One use case for client classes in enterprise networks is grouping devices based on the network topology. This is done by creating a client class that reflects a network identifier called a relay agent (giAddr). The relay agent is a router/switch configuration that forwards the DHCP packets for the clients from a particular region (or building, floor, campus, etc.) to the DHCP server. Based on that relay agent address, the DHCP server assigns an IP address from the appropriate subnet with the corresponding client class specified. For example, if you have a subnet 172.16.1.0 with a client class applied whose relay agent address is 172.16.1.1, then client DHCP packets coming from the relay agent (giAddr) address 172.16.1.1 are assigned an address from the 172.16.1.0.
Other common use cases include grouping clients on your network that have different routing and security policies (e.g. a cable modem in the service provider network vs. the clients behind that modem), grouping types of clients that have different behavior (e.g. smartphone vs. laptop).
For example, in a service provider network, client classes can be used to provide DHCP options to the cable modem. The client class can be configured to check for “option 60.” If the string “docsis” matches, the response from the DHCP server includes DHCP options—such as TFTP, SiAddr, and the name of the configuration file—required for the cable modem to initialize properly. You can also assign the DHCP client/device to a specific subnet based on the relay agent client class.
Devices can be associated with a client class in a few different ways using:
- a vendor class option or another built-in condition,
- an expression that evaluates to “true” (e.g. matching the vendor portion of the MAC address),
- a network identifier, such as a relay agent or circuit ID,
- static host reservations, shared network, a subnet, or
- a hook.
In the NS1 Enterprise DDI platform, only client classes for DHCPv4 are supported and users can configure client classes to send a specific option or to provide access to a specific subnet. At this stage, NS1 assumes users can design their own expression. For reference, go to https://kea.readthedocs.io/en/kea-1.8.0/arm/classify.html.
Follow the instructions below to create and configure a DHCP client class, and then apply it to a scope group.
Step 1: Create a DHCP client class
- Log into the NS1 DDI portal, and then navigate to DHCP > Client Class.
- Click the + icon to create a new client class.
- Enter a name for the client class. Note that you cannot change the name once the class is created.
- Under "Add Test," enter an expression that specifies the test conditions in order for a client to be considered a member of this client class. For more information on creating expressions for DHCP class matching, refer to the related Kea documentation.
In the example above, the vendor identifier is provided by DHCP option 60. The example test checks if the first four characters of the vendor identifier match "MSFT."
- Optionally, under "Settings," complete the following form fields:
- Next Server: IP address of the TFTP server where the configuration is stored.
- Boot File Name: Filename where the configuration is stored.
- Server Host Name: Hostname of the TFTP server where the configuration is stored.
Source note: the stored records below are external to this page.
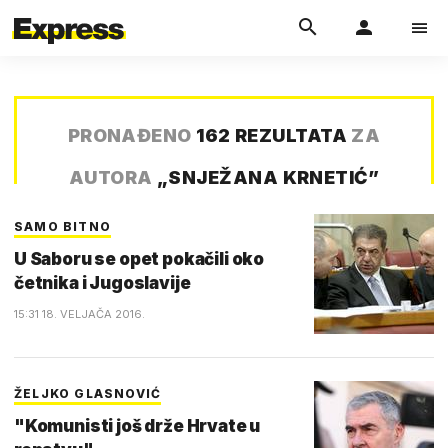
PRONAĐENO
162 REZULTATA
ZA
AUTORA
„
SNJEŽANA KRNETIĆ
”
SAMO BITNO
U Saboru se opet pokačili oko
četnika i Jugoslavije
15:31 18. VELJAČA 2016.
ŽELJKO GLASNOVIĆ
"Komunisti još drže Hrvate u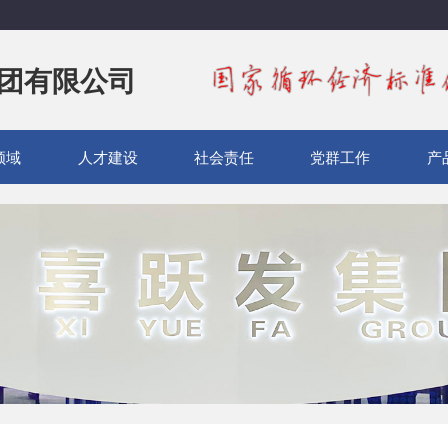
团有限公司
领域
人才建设
社会责任
党群工作
产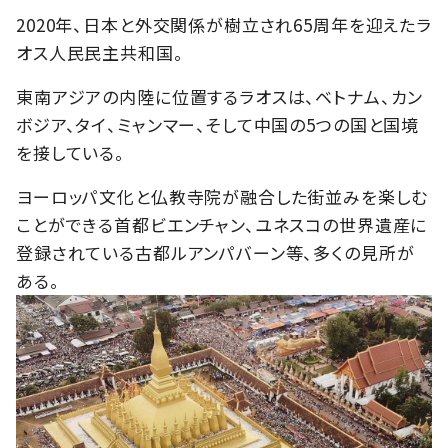
2020年、日本と外交関係が樹立され65周年を迎えたラ
オス人民民主共和国。
東南アジアの内陸に位置するラオスは、ベトナム、カン
ボジア、タイ、ミャンマー、そして中国の5つの国と国境
を接している。
ヨーロッパ文化と仏教寺院が融合した街並みを楽しむ
ことができる首都ビエンチャン、ユネスコの世界遺産に
登録されている古都ルアンパバーン等、多くの見所が
ある。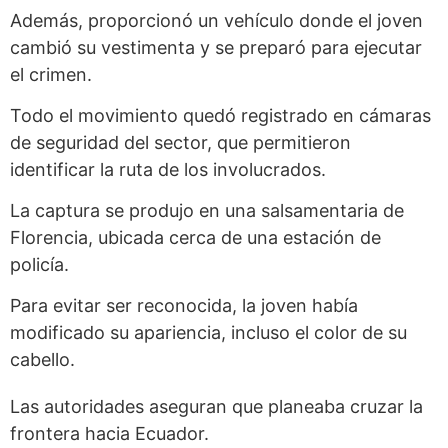
Además, proporcionó un vehículo donde el joven
cambió su vestimenta y se preparó para ejecutar
el crimen.
Todo el movimiento quedó registrado en cámaras
de seguridad del sector, que permitieron
identificar la ruta de los involucrados.
La captura se produjo en una salsamentaria de
Florencia, ubicada cerca de una estación de
policía.
Para evitar ser reconocida, la joven había
modificado su apariencia, incluso el color de su
cabello.
Las autoridades aseguran que planeaba cruzar la
frontera hacia Ecuador.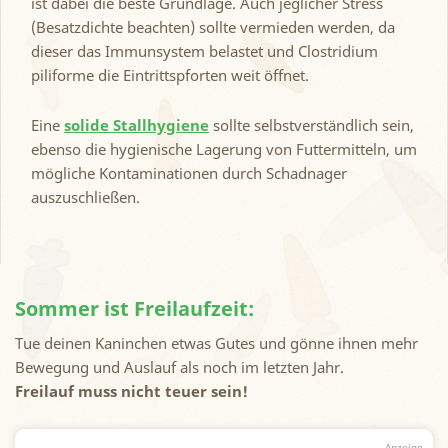
ist dabei die beste Grundlage. Auch jeglicher Stress
(Besatzdichte beachten) sollte vermieden werden, da
dieser das Immunsystem belastet und Clostridium
piliforme die Eintrittspforten weit öffnet.
Eine
solide Stallhygiene
sollte selbstverständlich sein,
ebenso die hygienische Lagerung von Futtermitteln, um
mögliche Kontaminationen durch Schadnager
auszuschließen.
Sommer ist Freilaufzeit:
Tue deinen Kaninchen etwas Gutes und gönne ihnen mehr
Bewegung und Auslauf als noch im letzten Jahr.
Freilauf muss nicht teuer sein!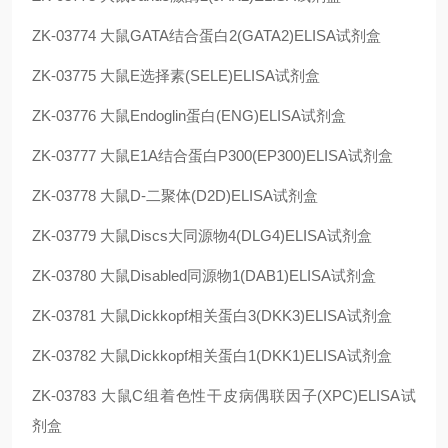
ZK-03774
大鼠GATA结合蛋白2(GATA2)ELISA试剂盒
ZK-03775
大鼠E选择素(SELE)ELISA试剂盒
ZK-03776
大鼠Endoglin蛋白(ENG)ELISA试剂盒
ZK-03777
大鼠E1A结合蛋白P300(EP300)ELISA试剂盒
ZK-03778
大鼠D-二聚体(D2D)ELISA试剂盒
ZK-03779
大鼠Discs大同源物4(DLG4)ELISA试剂盒
ZK-03780
大鼠Disabled同源物1(DAB1)ELISA试剂盒
ZK-03781
大鼠Dickkopf相关蛋白3(DKK3)ELISA试剂盒
ZK-03782
大鼠Dickkopf相关蛋白1(DKK1)ELISA试剂盒
ZK-03783
大鼠C组着色性干皮病偶联因子(XPC)ELISA试
剂盒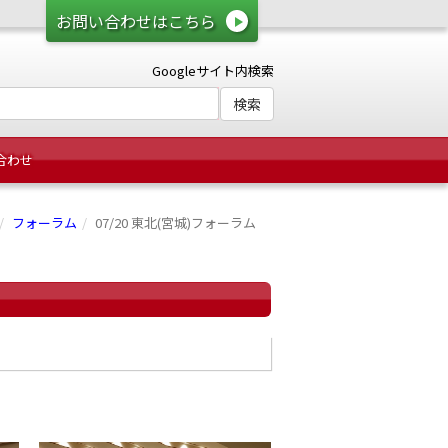
お問い合わせはこちら
Googleサイト内検索
合わせ
フォーラム
07/20 東北(宮城)フォーラム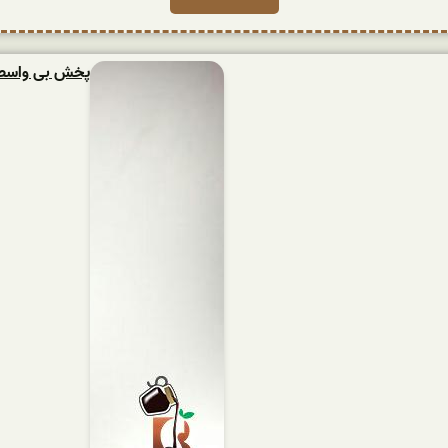
پخش بی واسطه ش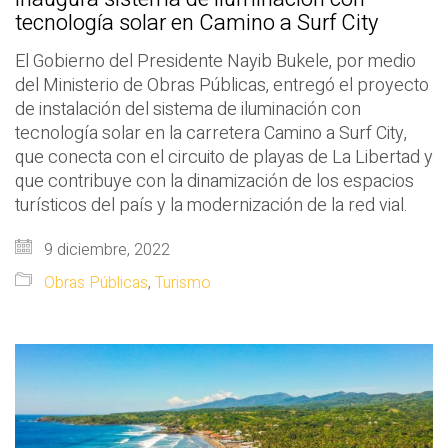
tecnología solar en Camino a Surf City
El Gobierno del Presidente Nayib Bukele, por medio
del Ministerio de Obras Públicas, entregó el proyecto
de instalación del sistema de iluminación con
tecnología solar en la carretera Camino a Surf City,
que conecta con el circuito de playas de La Libertad y
que contribuye con la dinamización de los espacios
turísticos del país y la modernización de la red vial.
9 diciembre, 2022
Obras Públicas
,
Turismo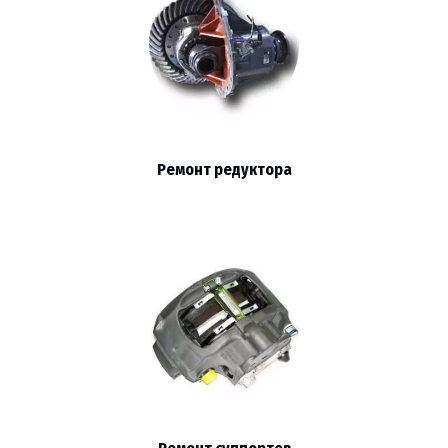
Ремонт редуктора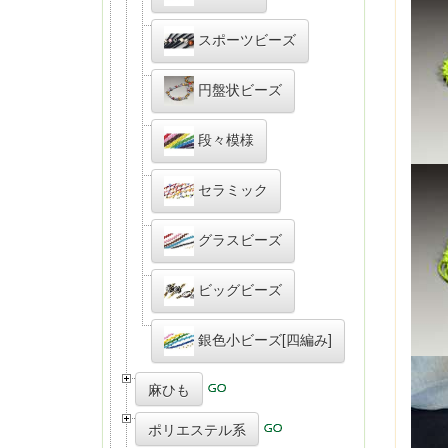
スポーツビーズ
円盤状ビーズ
段々模様
セラミック
グラスビーズ
ビッグビーズ
銀色小ビーズ[四編み]
麻ひも
ポリエステル系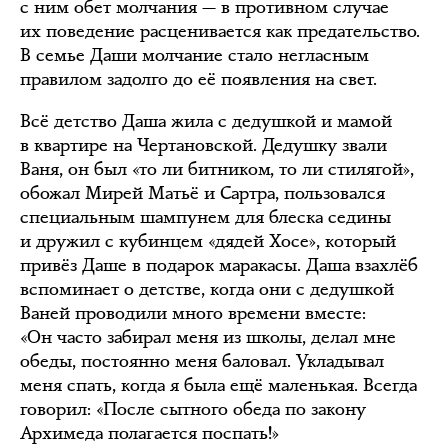
с ним обет молчания — в противном случае
их поведение расценивается как предательство.
В семье Даши молчание стало негласным
правилом задолго до её появления на свет.
Всё детство Даша жила с дедушкой и мамой
в квартире на Чертановской. Дедушку звали
Ваня, он был «то ли битником, то ли стилягой»,
обожал Мирей Матьё и Сартра, пользовался
специальным шампунем для блеска седины
и дружил с кубинцем «дядей Хосе», который
привёз Даше в подарок маракасы. Даша взахлёб
вспоминает о детстве, когда они с дедушкой
Ваней проводили много времени вместе:
«Он часто забирал меня из школы, делал мне
обеды, постоянно меня баловал. Укладывал
меня спать, когда я была ещё маленькая. Всегда
говорил: «После сытного обеда по закону
Архимеда полагается поспать!»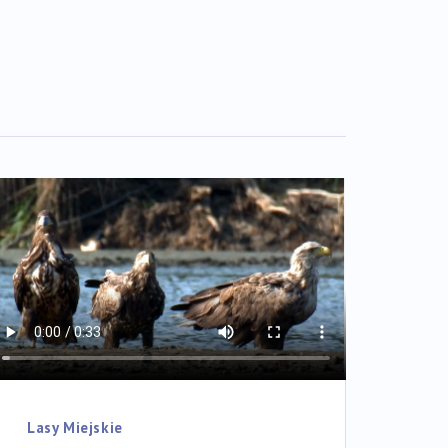
Lasy Miejskie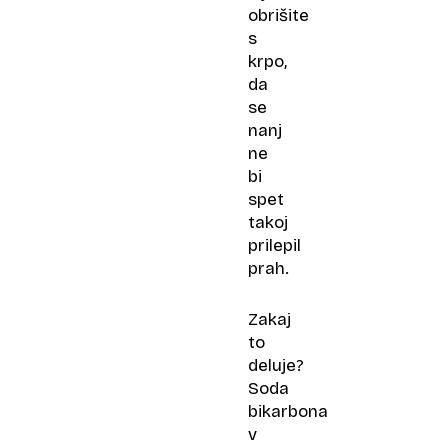
obrišite
s
krpo,
da
se
nanj
ne
bi
spet
takoj
prilepil
prah.
Zakaj
to
deluje?
Soda
bikarbona
v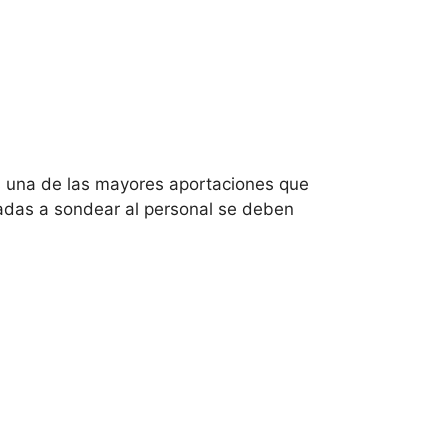
es una de las mayores aportaciones que
adas a sondear al personal se deben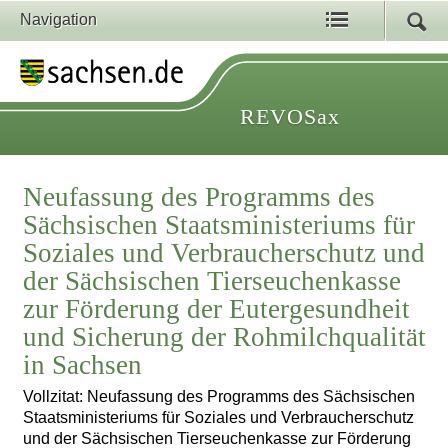
Navigation
REVOSax
Neufassung des Programms des
Sächsischen Staatsministeriums für
Soziales und Verbraucherschutz und
der Sächsischen Tierseuchenkasse
zur Förderung der Eutergesundheit
und Sicherung der Rohmilchqualität
in Sachsen
Vollzitat: Neufassung des Programms des Sächsischen
Staatsministeriums für Soziales und Verbraucherschutz
und der Sächsischen Tierseuchenkasse zur Förderung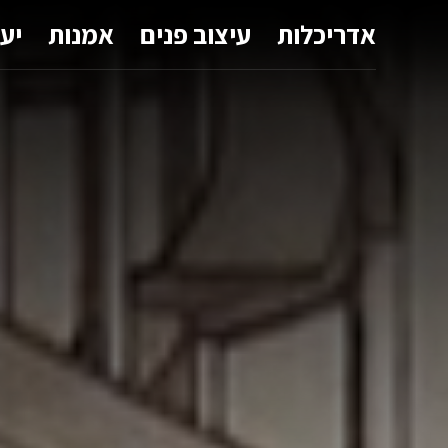
אדריכלות
עיצוב פנים
אמנות
יע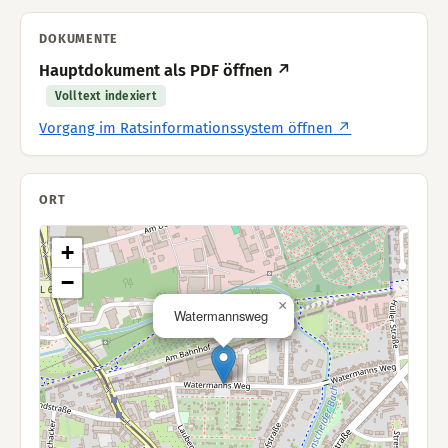
DOKUMENTE
Hauptdokument als PDF öffnen ↗
Volltext indexiert
Vorgang im Ratsinformationssystem öffnen ↗
ORT
+
−
×
Watermannsweg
- Click Submit. The client class is added to the list. Note that when you select the client class, the test details appear on the right.
Step 2: Add DHCP options to a client class
- From the list of client classes, locate the client class you just created and click the menu icon to the right and select Add DHCP Options from the list.
- In the "Add DHCP Options" screen, use the search bar to start typing the name of the DHCP option you want to add to this client class. You have the option to filter by the type of option space if needed.
- Once the option appears, select it from the list. Depending on the selected option, additional sub-options may appear. Edit these as desired.
- Click Submit to save changes, and then click X to exit the dialog box.
Step 3: Apply the client class to a scope group
- Navigate to DHCP > Management to view a list of existing scope groups.
- Click the menu icon next to the desired scope group and click Apply Client Class.
- In the "Apply Client Class" screen, use the drop-down menu to select one or more client classes from the list.
- Click Submit. Now, the scope group will match clients to the selected client classes.